Nesting "for" loop within a "try" operator

Question

Folks,

I've resigned myself to working around this problem, but I wanted to check if Python is really acting as expected.

In the example, "sample.txt" is any multi-line text file that is read and parsed.

try:
    file=open('sample.txt','r')
    for line in file:
          (some action here)
except:
    print "Couldn't open file"
file.close()

The actions I observe are that "sample.txt" is opened and the first line handled, the logic then falls through to the "except" clause.

WAD or is this a bug?

Answer 1

The actions I observe are that "sample.txt" is opened and the first line handled, the logic then falls through to the "except" clause.

Yes, this is the case. But this only occurs as long as the file exists.

As for the error falling through to the except clause (assuming the file exists), that implies that there is an issue with the parsing logic you've implemented. We can't be sure what it is since the except catches everything, and unless it's re-raised (may as well not catch it then...), or you print the stack trace from the exception object, you can't tell what is going wrong or where. In general, this is why catching everything is frowned upon; it makes debugging unnecessarily difficult.

I also noticed that you are closing the file at the very end. This is probably another source of errors, since the file only exists within the scope of try.

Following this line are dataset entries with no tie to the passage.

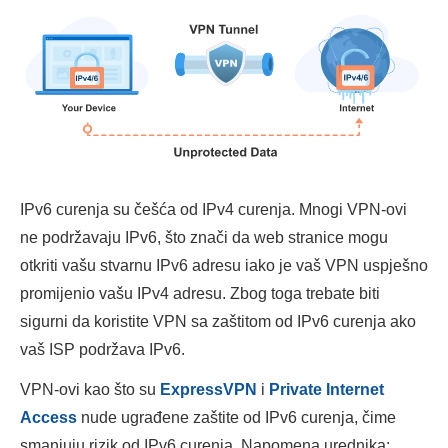
IPv6 curenja su češća od IPv4 curenja. Mnogi VPN-ovi
ne podržavaju IPv6, što znači da web stranice mogu
otkriti vašu stvarnu IPv6 adresu iako je vaš VPN uspješno
promijenio vašu IPv4 adresu. Zbog toga trebate biti
sigurni da koristite VPN sa zaštitom od IPv6 curenja ako
vaš ISP podržava IPv6.
VPN-ovi kao što su
ExpressVPN
i
Private Internet
Access
nude ugrađene zaštite od IPv6 curenja, čime
smanjuju rizik od IPv6 curenja. Napomena urednika:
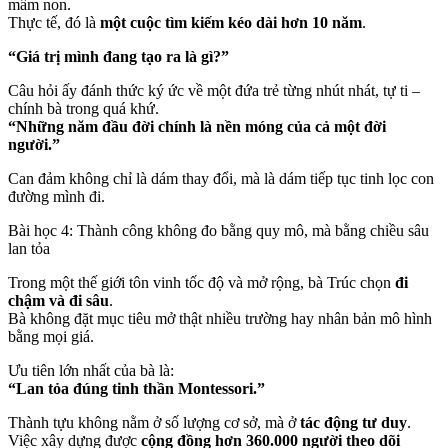
mầm non.
Thực tế, đó là
một cuộc tìm kiếm kéo dài hơn 10 năm
.
“Giá trị mình đang tạo ra là gì?”
Câu hỏi ấy đánh thức ký ức về một đứa trẻ từng nhút nhát, tự ti –
chính bà trong quá khứ.
“Những năm đầu đời chính là nền móng của cả một đời
người.”
Can đảm không chỉ là dám thay đổi, mà là dám tiếp tục tinh lọc con
đường mình đi.
Bài học 4: Thành công không đo bằng quy mô, mà bằng chiều sâu
lan tỏa
Trong một thế giới tôn vinh tốc độ và mở rộng, bà Trúc chọn
đi
chậm và đi sâu
.
Bà không đặt mục tiêu mở thật nhiều trường hay nhân bản mô hình
bằng mọi giá.
Ưu tiên lớn nhất của bà là:
“Lan tỏa đúng tinh thần Montessori.”
Thành tựu không nằm ở số lượng cơ sở, mà ở
tác động tư duy
.
Việc xây dựng được
cộng đồng hơn 360.000 người theo dõi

You have two options:

1. Include file.close() inside of your try block so the file is properly closed after you're done, or
2. Use the with statement as a context manager to automatically close the file when you're done. @David Heffernan's example is one that's similar to one I would write.

Answer 2

Try using readlines to generate a list of all lines in the file. And you also shouldnt be catching general errors without at least printing the error code.

try:
    file=open('sample.txt','r')
    for line in file.readlines():
          (some action here)
except Exception, e:
    print str(e)
file.close()

Answer 3

your code risks raising another assertion trying to close file if for some reason the open() call fails. This is because the file variable won't be set if open() raises an exception, and so your call further down will reference a variable that doesn't exist.

If possible, try using the with statement:

with open('sample.txt', 'r') as file:
    try:
        for line in file:
            (some action)
    except:
        print "Exception"
        import traceback; traceback.print_exc()

This will make sure that file is closed afterwards regardless of what happens inside the with statement.

Answer 4

If the code in the except block runs it is because an exception was raised. You swallow the exception which makes it hard to know what's going wrong.

Your error message suggests that you are attempting to trap errors raised in the file open. But since your try block surrounds the entire processing of the file, exceptions raised in the processing, as opposed to the file open, will be mis-reported as "Could not open file". If you really must handle the exception then you need to move the for loop to be after the except block.

Personally I'd be inclined to simply ignore the exception and let the default handling of the exception halt execution:

with open('sample.txt','r') as file:
    for line in file:
        (some action here)

If you must handle the exception then be discerning about the class exception that you handle. For example, handle just IOError since that is what open raises in case of failure.

try:   
    with open('sample.txt','r') as file:
        for line in file:
            (some action here)
except IOError:
    except IOError as (errno, strerror):
        print "I/O error({0}): {1}".format(errno, strerror)

Answer 5

That bare except catches all exceptions, including ones in the (some action here) part. Restructure that as:

try:
    inputfile = open('sample.txt', 'r')
except:
    print "Couldn't open file"
else:
    for line in inputfile: pass
    inputfile.close()

Or even better:

with open('sample.txt', 'r') as inputfile:
    for line in inputfile: pass

In general, only wrap the bare minimum amount of code possible inside a try block so that you're not accidentally handling exceptions you're not really prepared to deal with.

Answer 6

It's not failing on the open line, then. What's the exception?

try:
    file=open('sample.txt','r')
    for line in file:
          (some action here)
except:
    print "Exception:"
    import traceback; traceback.print_exc()

file.close()